Navigational team chief Jeremy Jones watched Cassini-Huygens gain speed as Saturn's gravity embraced it in an ever-tighter grasp. At noon, it was traveling at 26,843 mph, Jones said, but velocity had almost doubled by the time it passed through the rings, and crested at 68,763 mph when it reached its closest point of approach to the planet.
Had the 96-minute burn gone awry, the spacecraft was programmed to diagnose the problem and take action -- including firing an auxiliary engine after a short interval. "My team has run this sequence 200 or 300 times in simulation and we have already had 17 engine burns, and nothing has ever gone wrong," Webster said.
Although her prediction apparently proved true, planners made no secret that the dash through Saturn's outer rings was the most exacting and potentially dangerous maneuver of the entire mission. "We're not flying where we are for science," program manager Robert Mitchell said. Passing through the rings was the only way to get close enough for Saturn's gravity to pull the spacecraft into the proper orbit, he said.
Mitchell described "two classes of risk -- environmental and spacecraft" -- during the insertion into orbit. To assess the environmental risk, planners used cameras from Cassini-Huygens and the Hubble telescope to scan the gap in the rings for debris that could hit the spacecraft.
"Something the size of a marble could do a lot of damage" in a high-speed collision, Mitchell said. "But we don't anticipate anything larger than a dust grain."
The spacecraft risks -- all of them anticipated and modeled on computers -- involved a series of complex maneuvers beginning with a 10-minute turn to point Cassini-Huygens's rugged graphite-and-epoxy high-gain antenna toward the ring gap to absorb dust impacts. Once through the rings, Cassini-Huygens turned again to point its stern in the direction of travel so the exhaust from its rocket engine would act as a brake.
And once in orbit, Cassini-Huygens had 75 minutes to take pictures of Saturn and its rings before it turned again to point the antenna forward for its second transit through the ring gap.

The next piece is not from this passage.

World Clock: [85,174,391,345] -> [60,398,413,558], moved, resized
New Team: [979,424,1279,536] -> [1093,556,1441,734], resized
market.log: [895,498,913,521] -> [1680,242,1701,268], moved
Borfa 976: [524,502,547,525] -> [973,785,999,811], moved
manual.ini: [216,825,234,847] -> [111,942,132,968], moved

In its explorations, Cassini-Huygens -- a $3.3 billion joint venture involving NASA, the European Space Agency and the Italian Space Agency -- will treat Saturn as a surrogate "sun," with its rings modeling the "dust disc" of a solar system and its 31 moons acting as planets. The spacecraft will study the dynamics of the Saturnian system and do close flybys of seven moons.
In its most spectacular maneuver, Cassini on Christmas Eve will detach the piggybacking Huygens probe on a three-week trip that will end with a parachute fall through the methane atmosphere of Titan, Saturn's largest moon.

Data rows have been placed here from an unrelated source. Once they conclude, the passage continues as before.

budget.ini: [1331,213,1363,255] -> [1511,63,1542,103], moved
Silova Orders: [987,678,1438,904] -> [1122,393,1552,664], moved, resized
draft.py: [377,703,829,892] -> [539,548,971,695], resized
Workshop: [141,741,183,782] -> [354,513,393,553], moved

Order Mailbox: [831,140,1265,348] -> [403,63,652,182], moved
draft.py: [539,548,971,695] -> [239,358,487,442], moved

Scientists hope that Titan, with its hydrocarbon-rich atmosphere and the possibility of ethane oceans below, may offer insights into how the primordial Earth looked 4.5 billion years ago, when carbon molecules began to form the complex compounds that eventually served as the building blocks of life.
Cassini-Huygens was launched from Florida's Cape Canaveral Air Force Station on Oct. 15, 1997, after a planning and construction period that began in the early 1980s. The spacecraft is 22 feet tall and 13 feet wide, and, with a full load of fuel, weighed 12,593 pounds at liftoff.
In all, Cassini-Huygens flew 2.2 billion miles to reach Saturn, using flybys of Venus (twice), Earth and Jupiter to accelerate into ever larger orbits of the sun. Webster said software for the spacecraft's on-board computers was upgraded and changed twice during the journey, most recently in January and February of last year, when the orbit insertion programs were uploaded.
For much of the trip, Cassini-Huygens flew about 12,000 mph. Cruising speed began to increase about a week ago when Saturn's gravity took hold, and by midday Wednesday, Jones said, "we're really feeling it, and we're dropping really fast."